His first set is a 2-volume work which he acquired while in France between 1784-1789. He records it both in his 1789 Catalog on p. 22, and his 1783 Catalog on p. 77 as:

Systeme de la nature ) 8vo. par le Baron D’Holbach
Vrai sens du systeme de la nature )

He appears to have held this set back from the 1815 sale to Congress, as it appears in his Retirement Library manuscript on p. 62 as: Systeme de la Nature. 2.v. 8vo. 1771.

SET 2:

He also acquired a 6-volume edition in petit format most likely post-France, recorded also on p. 77 of his 1783 Catalog as: do. 6.v. p.f.

This set turns up in his Poplar Forest Library, as it appears in the 1873 Leavitt catalog as: D’Holbach (Baron.) Systême de la Nature. 6 vols. 12mo, calf, gilt. Paris, 1790

SET 3: (Vol. 1 only)

In addition, he had an English edition of vol. 1, recorded also on p. 77 of his 1783 Catalog as: The System of nature (d’Holbach’s) Eng. 1st. vol. 12 mo.

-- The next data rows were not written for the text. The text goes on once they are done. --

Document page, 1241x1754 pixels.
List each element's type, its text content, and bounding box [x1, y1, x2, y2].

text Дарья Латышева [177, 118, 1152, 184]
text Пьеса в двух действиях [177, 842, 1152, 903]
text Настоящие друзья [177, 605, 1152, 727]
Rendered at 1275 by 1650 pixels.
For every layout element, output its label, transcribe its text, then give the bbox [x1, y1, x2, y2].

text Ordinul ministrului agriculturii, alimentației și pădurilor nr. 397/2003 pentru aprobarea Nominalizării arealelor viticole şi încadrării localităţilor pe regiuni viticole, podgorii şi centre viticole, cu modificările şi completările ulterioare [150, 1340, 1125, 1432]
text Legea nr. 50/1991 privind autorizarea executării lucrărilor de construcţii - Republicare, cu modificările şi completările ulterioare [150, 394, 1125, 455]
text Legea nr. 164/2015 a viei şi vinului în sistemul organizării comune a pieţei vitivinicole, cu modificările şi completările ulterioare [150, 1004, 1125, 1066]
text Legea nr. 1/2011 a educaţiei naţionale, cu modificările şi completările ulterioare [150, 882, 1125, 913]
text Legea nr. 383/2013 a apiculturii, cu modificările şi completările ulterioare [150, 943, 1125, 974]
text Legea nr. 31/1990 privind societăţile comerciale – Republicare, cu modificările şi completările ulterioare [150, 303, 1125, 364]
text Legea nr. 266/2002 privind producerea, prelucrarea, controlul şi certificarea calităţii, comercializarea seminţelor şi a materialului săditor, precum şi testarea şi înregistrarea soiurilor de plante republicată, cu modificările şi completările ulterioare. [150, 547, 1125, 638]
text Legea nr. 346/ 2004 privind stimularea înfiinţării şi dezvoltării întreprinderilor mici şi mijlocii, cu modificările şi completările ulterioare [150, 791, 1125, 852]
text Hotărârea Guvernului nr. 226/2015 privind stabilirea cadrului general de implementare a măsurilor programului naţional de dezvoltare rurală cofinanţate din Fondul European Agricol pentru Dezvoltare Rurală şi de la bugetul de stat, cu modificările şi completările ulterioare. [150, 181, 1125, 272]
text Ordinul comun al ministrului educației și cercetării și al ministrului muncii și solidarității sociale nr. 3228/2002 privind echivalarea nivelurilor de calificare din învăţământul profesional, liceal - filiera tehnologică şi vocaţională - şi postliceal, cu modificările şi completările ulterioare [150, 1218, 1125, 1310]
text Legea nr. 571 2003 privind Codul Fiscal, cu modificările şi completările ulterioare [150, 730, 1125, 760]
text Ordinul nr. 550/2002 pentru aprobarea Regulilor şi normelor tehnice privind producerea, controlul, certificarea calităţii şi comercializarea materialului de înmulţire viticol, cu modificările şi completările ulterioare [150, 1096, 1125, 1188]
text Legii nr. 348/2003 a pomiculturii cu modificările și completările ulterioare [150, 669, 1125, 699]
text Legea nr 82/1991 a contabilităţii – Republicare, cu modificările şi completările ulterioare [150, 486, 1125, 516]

This copy was sold to Congress in 1815 and appears in E. Millicent Sowerby's Catalogue of the Library of Thomas Jefferson as entry #1260. This copy, which survives at the Library of Congress, has a preface dated January 1808, with the following imprint info:

System of Nature; or, the Laws of the Moral and Physical World. Translated from the French of M. Mirabaud, one of the forty Members of, and perpetual Secretary to, the French Academy . . . Part First. Volume First. Philadelphia: Published by R. Benson, 1808.

Sowerby writes,

In a letter to John Adams, dated from Monticello April 8, 1816, Jefferson wrote: “ . . .  altho’ I never heard Grimm express the opinion, directly, yet I always supposed him to be of the school of Diderot, D’Alembert, D’Holbach. the first of whom committed their system of atheism to writing in ‘Le bon sens,’ and the last in his ‘Systeme de la Nature.’ it was a numerous school in the Catholic countries, while the infidelity of the Protestant took generally the form of Theism . . . ” Paul Heinrich Dietrich, Baron D’Holbach, 1723-1789, French philosopher. This work was originally published in French in 1770, under the name of Mirabaud. This is the first edition in English printed in America.[1]

- Endrina Tay, 12/3/07

Further Sources

  • LeBuffe, Michael, "Paul-Henri Thiry (Baron) d'Holbach", The Stanford Encyclopedia of Philosophy (Summer 2015 Edition), Edward N. Zalta (ed.), URL = <http://plato.stanford.edu/archives/sum2015/entries/holbach/>.

References

  1. ^ Sowerby, 2:14. Jefferson to Adams, April 8, 1816, in PTJ:RS, 9:650. Transcription available at Founders Online.